I think I may just be totally misunderstanding how it works as I am still only building my first app so do not fully understand it all yet.
You are correct. The security restriction is there to prevent access of an api via permissions or simple login.
For public API’s the risk of scraping is certainly real. You could looked at obfuscation (not a Wappler thing) or reduce the risk by checking for human interaction to block bots.
You could do a check of the HTTP_REFERER superglobal (available via server connect) to ensure the call was from your server and not another.
Not 100% (can be spoofed) but pretty effective
thanks both. I am wondering how other sites handle it then? Let’s use an example that’s been in the news recently, Reddit. They have have started charging for their data via api even though you can access the data without loging in frontend. Now I am guessing they do not use nodejs or wouldn’t they have similiar problems? Is the api access thing a nodejs issue or if I created my site in wappler and used php/.net would it still be the same? Is Nodejs not be a good idea for more user generated type content websites like Reddit?
I know I would never get as big as something like reddit so people would probably never even want to steal my content, I was more curious how it works.
It’s not a node.js thing, it’s common to all the language platforms.
Basically if you make the info public it is public.
You can limit the ability for automatic harvesting systems to some degree but by definition, public means exactly that.
ideally we could benefit from some mechanism to at least mitigate the issue similar to CORS to control external site access
There is also the option of using server-side binding so the api is called by your server and sent as a rendered page. Still doesn’t stop all harvesting but makes it trickier.
I'm just starting out with Wappler. And this is one of the questions I'm trying to understand.
Some APIs, even though they are public, should only be consumed within the website. I still don't know how to approach this.
Restrict access to the server's IP only? Restrict access to a specific URL only? How is this done?
I looked for tutorials on YouTube, but I couldn't find any. I found them for users who log in and out, ok. But I haven't found any for restricting access by other means yet.
Is there any content on this being addressed?
I'm sorry if this is something silly, but I don't know how to proceed. I've only been using Wappler for a short time, but I think it's incredible. It has a strong community. My language may not help me with the questions, they may seem confusing, but I don't speak English well. But I'll go ahead.

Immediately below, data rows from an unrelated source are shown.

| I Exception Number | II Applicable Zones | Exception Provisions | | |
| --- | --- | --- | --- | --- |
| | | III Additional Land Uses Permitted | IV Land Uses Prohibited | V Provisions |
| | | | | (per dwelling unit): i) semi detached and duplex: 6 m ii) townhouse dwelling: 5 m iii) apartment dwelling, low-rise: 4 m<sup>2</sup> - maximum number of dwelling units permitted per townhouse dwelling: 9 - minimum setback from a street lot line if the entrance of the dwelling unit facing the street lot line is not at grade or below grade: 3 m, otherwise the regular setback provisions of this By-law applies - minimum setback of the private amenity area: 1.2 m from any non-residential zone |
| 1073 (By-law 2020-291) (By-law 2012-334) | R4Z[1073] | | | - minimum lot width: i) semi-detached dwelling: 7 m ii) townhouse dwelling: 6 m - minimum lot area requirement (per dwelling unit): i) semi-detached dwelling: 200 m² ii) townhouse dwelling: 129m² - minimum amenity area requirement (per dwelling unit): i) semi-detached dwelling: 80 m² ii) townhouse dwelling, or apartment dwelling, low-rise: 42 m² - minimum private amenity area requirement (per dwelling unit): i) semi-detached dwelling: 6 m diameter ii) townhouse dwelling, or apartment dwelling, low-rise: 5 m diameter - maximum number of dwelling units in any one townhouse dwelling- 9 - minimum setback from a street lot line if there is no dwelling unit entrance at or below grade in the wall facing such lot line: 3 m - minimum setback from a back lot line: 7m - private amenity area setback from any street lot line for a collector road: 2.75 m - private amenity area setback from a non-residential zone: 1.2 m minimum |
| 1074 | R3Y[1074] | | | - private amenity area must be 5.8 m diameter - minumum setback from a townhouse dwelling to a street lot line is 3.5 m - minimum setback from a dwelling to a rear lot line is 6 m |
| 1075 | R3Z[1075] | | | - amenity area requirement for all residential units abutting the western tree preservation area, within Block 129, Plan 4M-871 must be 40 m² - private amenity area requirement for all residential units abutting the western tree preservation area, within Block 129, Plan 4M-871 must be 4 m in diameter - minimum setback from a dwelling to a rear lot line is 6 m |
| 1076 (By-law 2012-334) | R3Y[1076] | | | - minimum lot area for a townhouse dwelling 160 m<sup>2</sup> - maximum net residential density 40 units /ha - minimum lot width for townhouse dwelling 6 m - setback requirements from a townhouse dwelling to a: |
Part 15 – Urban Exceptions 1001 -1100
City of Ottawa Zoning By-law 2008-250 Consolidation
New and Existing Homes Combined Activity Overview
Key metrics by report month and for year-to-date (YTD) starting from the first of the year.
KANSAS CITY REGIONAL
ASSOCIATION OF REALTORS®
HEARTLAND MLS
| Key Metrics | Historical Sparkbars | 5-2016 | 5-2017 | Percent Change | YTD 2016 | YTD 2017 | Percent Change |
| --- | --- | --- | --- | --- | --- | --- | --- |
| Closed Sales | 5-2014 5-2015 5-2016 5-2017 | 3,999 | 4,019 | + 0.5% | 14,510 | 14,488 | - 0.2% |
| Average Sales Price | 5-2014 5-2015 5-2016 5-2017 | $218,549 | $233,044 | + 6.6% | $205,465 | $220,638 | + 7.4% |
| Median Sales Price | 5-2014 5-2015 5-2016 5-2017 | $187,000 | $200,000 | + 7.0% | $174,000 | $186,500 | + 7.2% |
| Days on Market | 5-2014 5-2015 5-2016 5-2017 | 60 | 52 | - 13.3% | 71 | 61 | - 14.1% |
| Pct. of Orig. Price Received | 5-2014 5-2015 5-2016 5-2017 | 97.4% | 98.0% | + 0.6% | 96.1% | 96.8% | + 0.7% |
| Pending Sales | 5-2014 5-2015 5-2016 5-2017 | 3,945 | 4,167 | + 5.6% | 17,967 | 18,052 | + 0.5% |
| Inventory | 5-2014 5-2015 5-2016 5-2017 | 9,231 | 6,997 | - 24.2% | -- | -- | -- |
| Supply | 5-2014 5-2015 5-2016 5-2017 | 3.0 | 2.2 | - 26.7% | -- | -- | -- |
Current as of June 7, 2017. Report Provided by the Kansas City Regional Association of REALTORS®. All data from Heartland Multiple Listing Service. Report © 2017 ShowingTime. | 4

Thanks for the answer, @Hyperbytes . I always watch your videos on the channel.
I've thought about something along these lines. I had this thought. But then wouldn't it be possible to check if the API call is coming from outside?
Let's say the server IP is: 178.56..., there was a call to the API, coming from a completely different IP, I blocked it, if it's the same, the server IP can respond to the call.
Or maybe the public queries wouldn't be made through the public APIs but by some other function within the site.
We know that nowadays anyone can web scrape content. But making some things difficult ends up discouraging something from an API call.
When accessing the site, the news is public, there is no need to log in. Everything can be seen without blocking. I have advertising when reading the news.
However, what I don't want is for a query to be made externally in the API, and to get all the news published on the Portal in a json file. If that were to happen, the person would have all the news and would not consume the advertising. It would be possible to work on this query in order to publish it on other channels.
Look, I know that there is a web scraping method, but it ends up making some things more difficult.
Going back to the example in WordPress, the news is visible within the site, public. But for an external call via API, the webservice has to be enabled, there is no public query.
Maybe my thinking about the API is wrong and the queries for internal consumption within the site are done in another way.
if it comes from some other function from within the site then the IP is going to be the same anyway however the call will also share the same session and therefor the same user identify will be returned so effectively all internal calls will be authorised.
If it comes from another site then there will be a separate session created and no user identity will be defined so the api will return an unauthorised error
I actually use the sort of method @Hyperbytes mentioned. I have a guest user that I can set permissions on, if identity is false, then the guest user information is used as the logged in user's info/permissions even though it's not truly logged in.
Yes, I mentioned WordPress because there the API is only open if it is enabled. Otherwise, your only access is by viewing page by page of the site itself.
Maybe it could be different, I'm looking for something that isn't possible. But it's confusing not being able to restrict access on the endpoint for an external query, where I want it to be consumed only on the domain itself.